Euro 2008 France Team Guide
Welcome to the euro2008betting.com France Team Guide for Euro 2008. Here we preview the chances of France for Euro 2008 plus take a look back at their Euro 2008 qualifiying performance and previous appearances at the European Championships.
Coach: Raymond Domenech
Raymond Domenech is a former French football player, notably for Lyon and RC Strasbourg and is the current head coach of the French national team. Widely regarded as a shrewd and tactical manager, Domenech led France to the World Cup Final in 2006 and secured "Les Bleus" qualification for Euro 2008.
Euro 2008 Qualifying:
France's Group B campaign proved more of an ordeal than many would have anticipated although Italy's 2-1 win in Scotland did them a big favour by making their final game in Ukraine a formality. A rematch with Italy, the team who had denied them the 2006 FIFA World Cup, was the big treat for the neutrals and France took first blood at the Stade de France in their second qualifier with goals from Sidney Govou (2) and Thierry Henry earning a 3-1 win. However, Raymond Domenech’s team lost 1-0 to Scotland in Glasgow in their next game to put a surprising complexion on the section. France settled themselves with a run of four wins and then drew 0-0 with Italy in Milan. However, once more a good result against Italy was followed by a shock against the Scots as James McFadden's strike in Paris consigned the French to a second 1-0 loss against the group's surprise contenders. Henry subsequently broke Michel Platini's record of 41 goals for France in the 2-0 win against Lithuania and fears that France might need a result in Ukraine in their final game were to prove unfounded.

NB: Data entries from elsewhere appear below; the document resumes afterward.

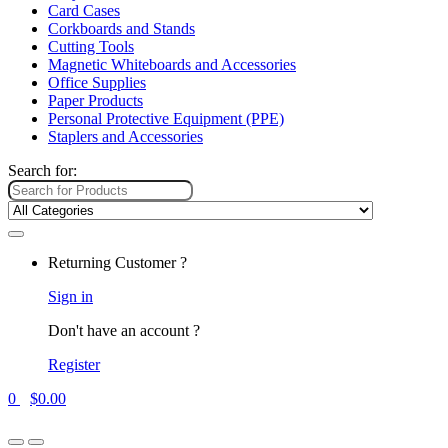
Card Cases
Corkboards and Stands
Cutting Tools
Magnetic Whiteboards and Accessories
Office Supplies
Paper Products
Personal Protective Equipment (PPE)
Staplers and Accessories
Search for:
Returning Customer ?
Sign in
Don't have an account ?
Register
0
$
0.00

Les Bleus finished second in the section behind Italy.
Past Euro Performance:
France are the only other country apart from three-time winners Germans to have won the competition more than once following successes in 1984 and 2000. The victory in 1984 came on home soil as hosts with Spain defeated 2-0 in the final at Parc des Princes in Paris. The French won all their matches in the competition, defeating Denmark (1-0), Belgium (5-0) and Yugoslavia (3-2) in the group phase before Portugal (3-2 after extra-time) were accounted for in the semi-finals at Marseille's Stade Vélodrome. France edged out Ukraine and Russia by one and two points respectively to book an automatic spot at the UEFA EURO 2000 finals which were co-hosted by Belgium and the Hollands. Roger Lemerre's side were second to the Dutch through the three-match group phase, but they overcame Spain (2-1) and Portugal (2-1 after extra-time) in the knockout phase before defeating Italy in the final. The endgame also went to extra-time with Marco Delvecchio putting the Italians ahead after 55 minutes only for Sylvain Wiltord to equalise in stoppage time. France went on to win the game thanks to David Trezeguet's goal after 103 minutes.